Legislation sponsored by Assembly Democrats Raj Mukherji, Annette Quijano Nancy Pinkin and Carmelo G. Garcia that would create a public awareness and education program about Parkinson’s disease has been signed into law.
“An estimated 1.5 million Americans have been diagnosed with Parkinson’s disease,” said Mukherji (D-Hudson). “This is a disease that affects too many New Jersey families. The more we know about Parkinson’s, the more we can help residents identify symptoms and find the resources they need to help themselves and their loved ones.”
Designated the “Parkinson’s Disease Public Awareness and Education Act,” the law (A-2576) establishes a Parkinson’s disease public awareness and education program in the Department of Health (DOH).
“Parkinson’s disease is a life-changing illness whose symptoms are not always easily identifiable,” said Quijano (D-Bergen/Union). “With over 50,000 Americans diagnosed each year, it is important that we focus on educating residents and fostering a greater awareness of the disease.”
“Parkinson’s disease education is vitally important as more and more New Jerseyans are diagnosed,” said Pinkin (D-Middlesex). “By informing residents of the signs and symptoms of Parkinson’s, we can encourage early detection and help those with the disease and their families continue to live their best lives.”
The program will entail the development of a public education and outreach campaign to promote Parkinson’s disease awareness and education, including, but not limited to: the cause and nature of the disease; diagnostic procedures and appropriate indications for their use; lifestyle issues relating to how a person copes with Parkinson’s disease; environmental safety and injury prevention; and the availability of Parkinson’s disease diagnostic and treatment services in the community.
“As is the case with all matters of health, knowledge is power here,” said Garcia (D-Hudson). “This law will help ensure that New Jersey residents understand the signs of Parkinson’s disease and how it can be treated.”
The law also calls for the development of educational materials to be made available to consumers through local boards of health, physicians, hospitals and clinics; professional education programs for health care providers to assist them in understanding research findings; and educational programs for other personnel, including judicial staff, police officers, fire fighters, and social services and emergency medical service providers, to assist them in recognizing the symptoms of Parkinson’s disease and understanding how to respond to the needs of patients.
In addition, the program will develop and maintain a list of current providers of specialized services for the diagnosis and treatment of Parkinson’s disease.
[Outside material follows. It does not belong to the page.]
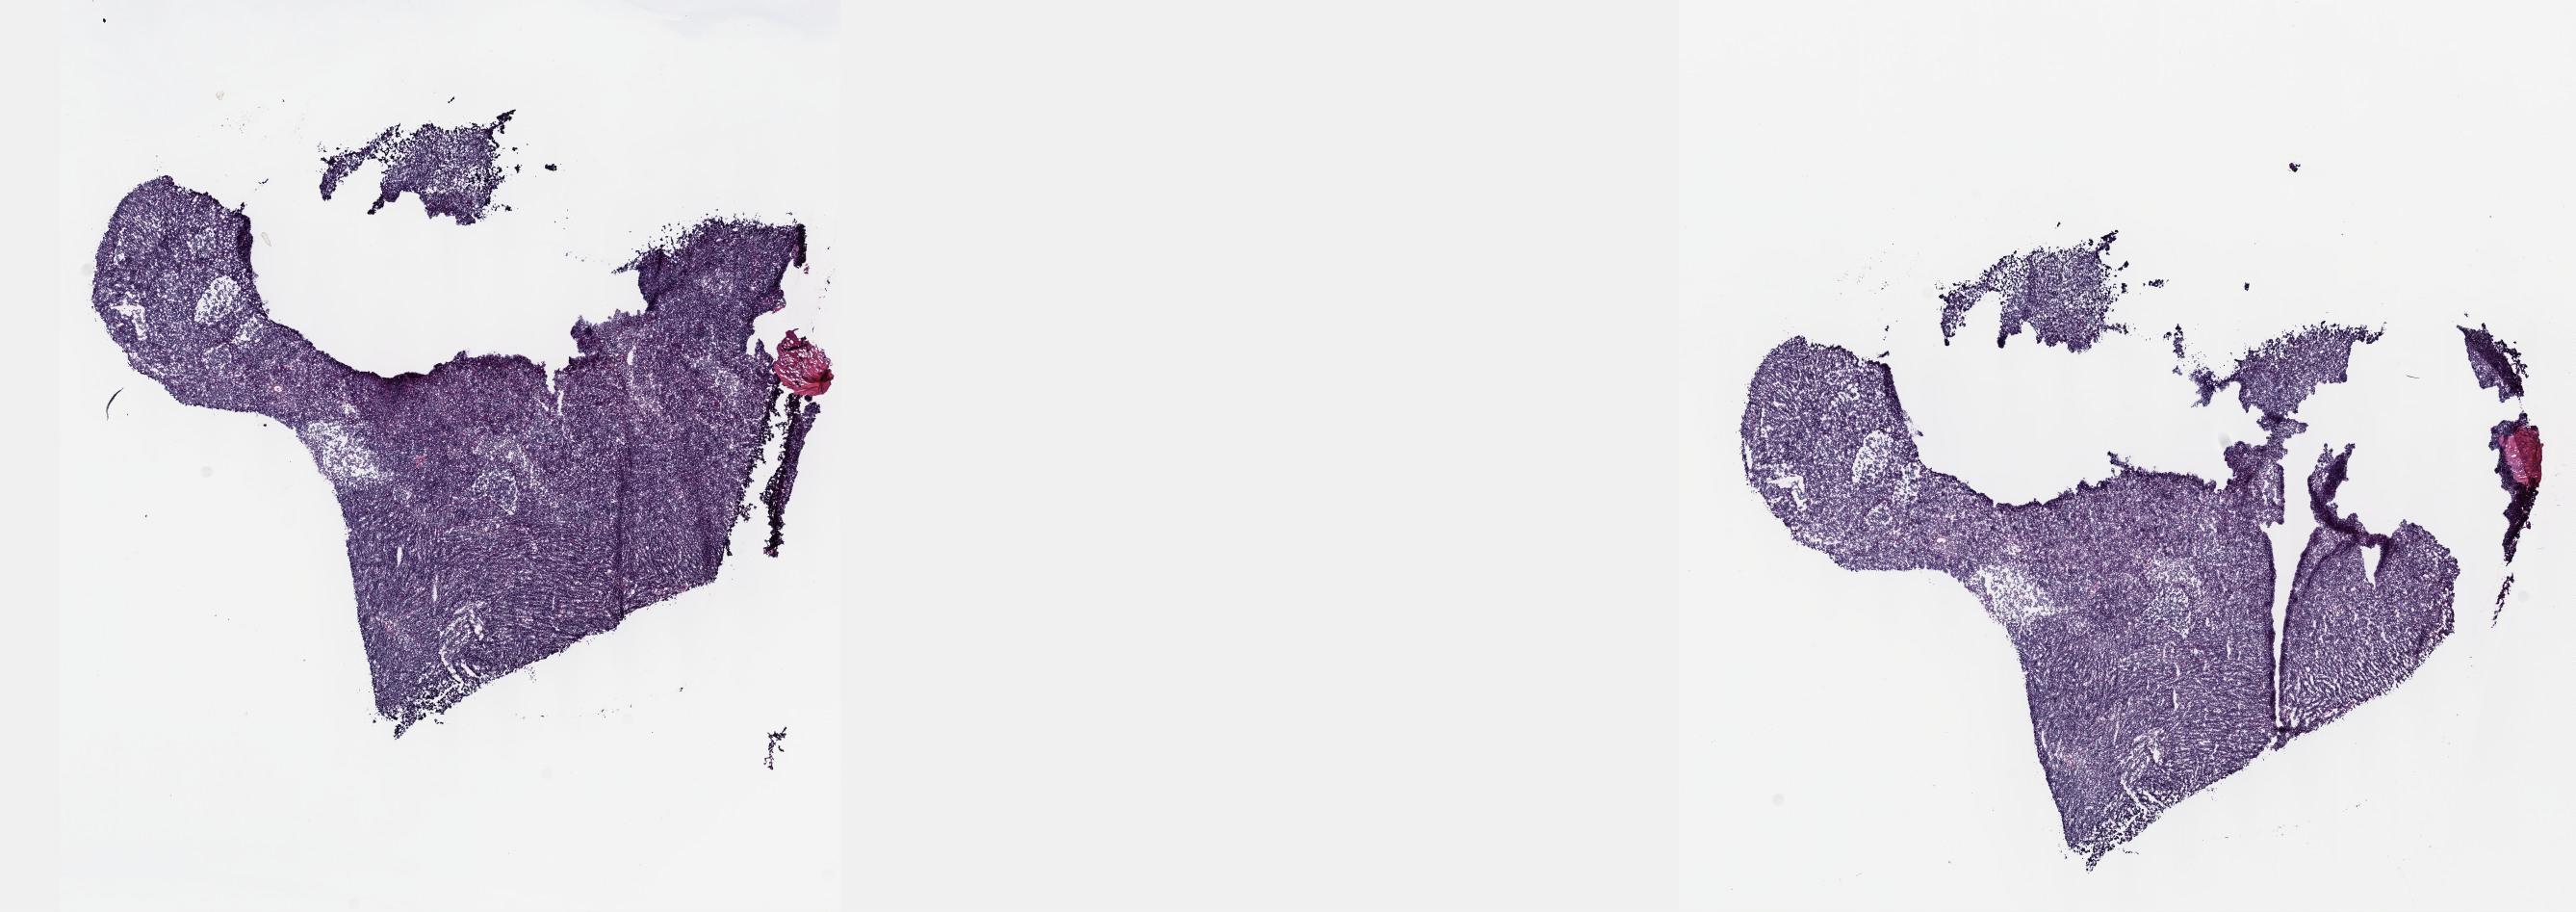
Whole-slide histology image, Hematoxylin and eosin (H&E) stained — whole scanned area (about 21.6 x 7.7 mm, acquisition: 40x scan) shown as a low-resolution overview. Frozen section from the top of the tissue portion. Primary tumour sample from the thymus. Male, age 26 years at initial diagnosis.
Diagnosis: Thymoma, type B2, malignant (anterior mediastinum).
Dissemination of the list is to be accompanied by a description of diagnostic procedures, appropriate indications for their use and a cautionary statement about the current status of Parkinson’s disease research and treatment.
As many as one million Americans live with Parkinson’s disease, which is more than the number of people diagnosed with multiple sclerosis, muscular dystrophy and Lou Gehrig’s disease combined, according to the Parkinson’s Disease Foundation. About 60,000 Americans are diagnosed with Parkinson’s disease each year, and an estimated seven to 10 million people worldwide live with the disease. Men are one and a half times more likely to have Parkinson’s than women.
The measure received unanimous approval in both houses of the legislature.